Trust me, I am taking this situation very seriously...but I can't control it, so why make myself even sicker worrying about it?  And to those (you know who you are) who are planning my funeral as we speak...THIS IS ABOUT ME, NOT YOU!!!  For once, the world doesn't revolve around you!

Soapbox dismount...but my temper is still flared and if I get a headache because I'm pissed about this...well, that IS on your head!!

Here's what I know...

absolutely nothing...say it again...WAR!  Sorry...couldn't help myself!  Spoke with the doctor's nurse this morning and as of now, we are in watch the mass grow mode.  I feel like my head should be a clear glass dome so everyone can get a look!  If it grows quickly, then we'll discuss Delta team extraction methods, but otherwise, watch the enemy and report to headquarters any activity...do not engage, repeat, do not engage!

I go back to the neuro in March and we'll see what he says then (plus, I'm taking Delta team leader Am in to light a fire under the general's arse so that extraction can occur sooner rather than later...there might have to be a black op mission in my future!).

The mass more than likely has been there most of my life and has just now decided that it is time to grow up and be a big-boy meningioma, so I though it should have a big-boy meningioma name, Ferg-id Quinn, after the three doctors at work that have caused me the most stress - they most likely are the ones injecting Ferg-id with his steroid shots...Ferg and id daily! 

Besides, Ferg-id has opened up a whole new line of jokes!  I've spent most of the day rambling on about the battle between Ferg-id and Clan Blair (that's me since I'm Scottish)...the big bad meningioma attacking the little (ok, big) Highland girl inside her protective fortress (that being my head)!   Ferg-id may be winning this battle, but he won't win the war!  You don't mess with a Scottish lass!

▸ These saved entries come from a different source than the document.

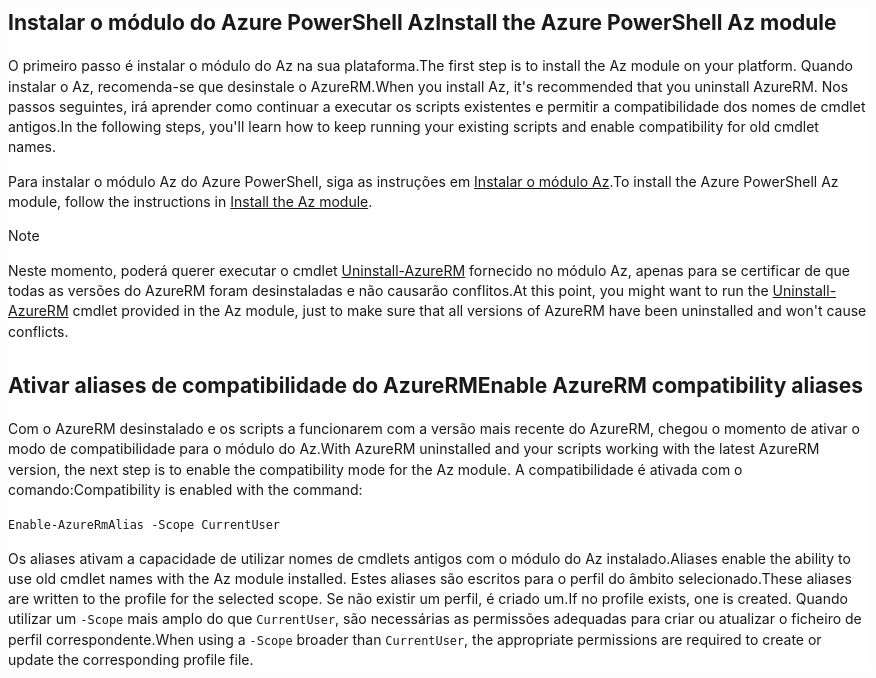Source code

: ## <a name="install-the-azure-powershell-az-module"></a><span data-ttu-id="e86c0-123">Instalar o módulo do Azure PowerShell Az</span><span class="sxs-lookup"><span data-stu-id="e86c0-123">Install the Azure PowerShell Az module</span></span>

<span data-ttu-id="e86c0-124">O primeiro passo é instalar o módulo do Az na sua plataforma.</span><span class="sxs-lookup"><span data-stu-id="e86c0-124">The first step is to install the Az module on your platform.</span></span> <span data-ttu-id="e86c0-125">Quando instalar o Az, recomenda-se que desinstale o AzureRM.</span><span class="sxs-lookup"><span data-stu-id="e86c0-125">When you install Az, it's recommended that you uninstall AzureRM.</span></span> <span data-ttu-id="e86c0-126">Nos passos seguintes, irá aprender como continuar a executar os scripts existentes e permitir a compatibilidade dos nomes de cmdlet antigos.</span><span class="sxs-lookup"><span data-stu-id="e86c0-126">In the following steps, you'll learn how to keep running your existing scripts and enable compatibility for old cmdlet names.</span></span>

<span data-ttu-id="e86c0-127">Para instalar o módulo Az do Azure PowerShell, siga as instruções em [Instalar o módulo Az](install-az-ps.md).</span><span class="sxs-lookup"><span data-stu-id="e86c0-127">To install the Azure PowerShell Az module, follow the instructions in [Install the Az module](install-az-ps.md).</span></span>

> [!NOTE]
> <span data-ttu-id="e86c0-128">Neste momento, poderá querer executar o cmdlet [Uninstall-AzureRM](/powershell/module/az.accounts/uninstall-azurerm) fornecido no módulo Az, apenas para se certificar de que todas as versões do AzureRM foram desinstaladas e não causarão conflitos.</span><span class="sxs-lookup"><span data-stu-id="e86c0-128">At this point, you might want to run the [Uninstall-AzureRM](/powershell/module/az.accounts/uninstall-azurerm) cmdlet provided in the Az module, just to make sure that all versions of AzureRM have been uninstalled and won't cause conflicts.</span></span>

## <a name="enable-azurerm-compatibility-aliases"></a><span data-ttu-id="e86c0-129">Ativar aliases de compatibilidade do AzureRM</span><span class="sxs-lookup"><span data-stu-id="e86c0-129">Enable AzureRM compatibility aliases</span></span>

<span data-ttu-id="e86c0-130">Com o AzureRM desinstalado e os scripts a funcionarem com a versão mais recente do AzureRM, chegou o momento de ativar o modo de compatibilidade para o módulo do Az.</span><span class="sxs-lookup"><span data-stu-id="e86c0-130">With AzureRM uninstalled and your scripts working with the latest AzureRM version, the next step is to enable the compatibility mode for the Az module.</span></span> <span data-ttu-id="e86c0-131">A compatibilidade é ativada com o comando:</span><span class="sxs-lookup"><span data-stu-id="e86c0-131">Compatibility is enabled with the command:</span></span>

```powershell-interactive
Enable-AzureRmAlias -Scope CurrentUser
```

<span data-ttu-id="e86c0-132">Os aliases ativam a capacidade de utilizar nomes de cmdlets antigos com o módulo do Az instalado.</span><span class="sxs-lookup"><span data-stu-id="e86c0-132">Aliases enable the ability to use old cmdlet names with the Az module installed.</span></span> <span data-ttu-id="e86c0-133">Estes aliases são escritos para o perfil do âmbito selecionado.</span><span class="sxs-lookup"><span data-stu-id="e86c0-133">These aliases are written to the profile for the selected scope.</span></span> <span data-ttu-id="e86c0-134">Se não existir um perfil, é criado um.</span><span class="sxs-lookup"><span data-stu-id="e86c0-134">If no profile exists, one is created.</span></span>
<span data-ttu-id="e86c0-135">Quando utilizar um `-Scope` mais amplo do que `CurrentUser`, são necessárias as permissões adequadas para criar ou atualizar o ficheiro de perfil correspondente.</span><span class="sxs-lookup"><span data-stu-id="e86c0-135">When using a `-Scope` broader than `CurrentUser`, the appropriate permissions are required to create or update the corresponding profile file.</span></span>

On the med front, wow, are the new ones scary!  People have gone to rehab for less than what I'm carrying in my purse!  I'm scared to take them!  I don't see the point in medicating me to the point of near death, while I still sit around waiting for the next headache (which is just around the corner), constantly have a completely numb face and mouth, periodically loose vision in my left eye, and now I'm starting to loose feeling in my limbs during headaches, when all could be fixed with just some quick sword-play by a surgeon!  I absolutely REFUSE to get the point where I'm having seizures before they do anything!  There are few things in life I'm scared of medical wise, seizures are one of them!  I spend most of my time alone which is bad for seizure sufferers and, although I'm not scared of dying, I don't want to be found like that (of course I would be worried about how I would look to the cute paramedics carrying me off to the morgue, after that point I'm not too worried, since I'm in the pathology business, it's all family from there...but then again, the real Ferg and Id will get their peek-a-boo's in...hmm, nope, not too thrilled about that either).

On a good note though (there is one?), T is taking me out this weekend for dinner and shopping (to buy a certain Brit an American care package that I've been promising!), so maybe Ferg-id will not puff up this weekend and ruin things like he has been lately!

DOWN WITH THE FERG-ID!  LONG LIVE CLAN BLAIR!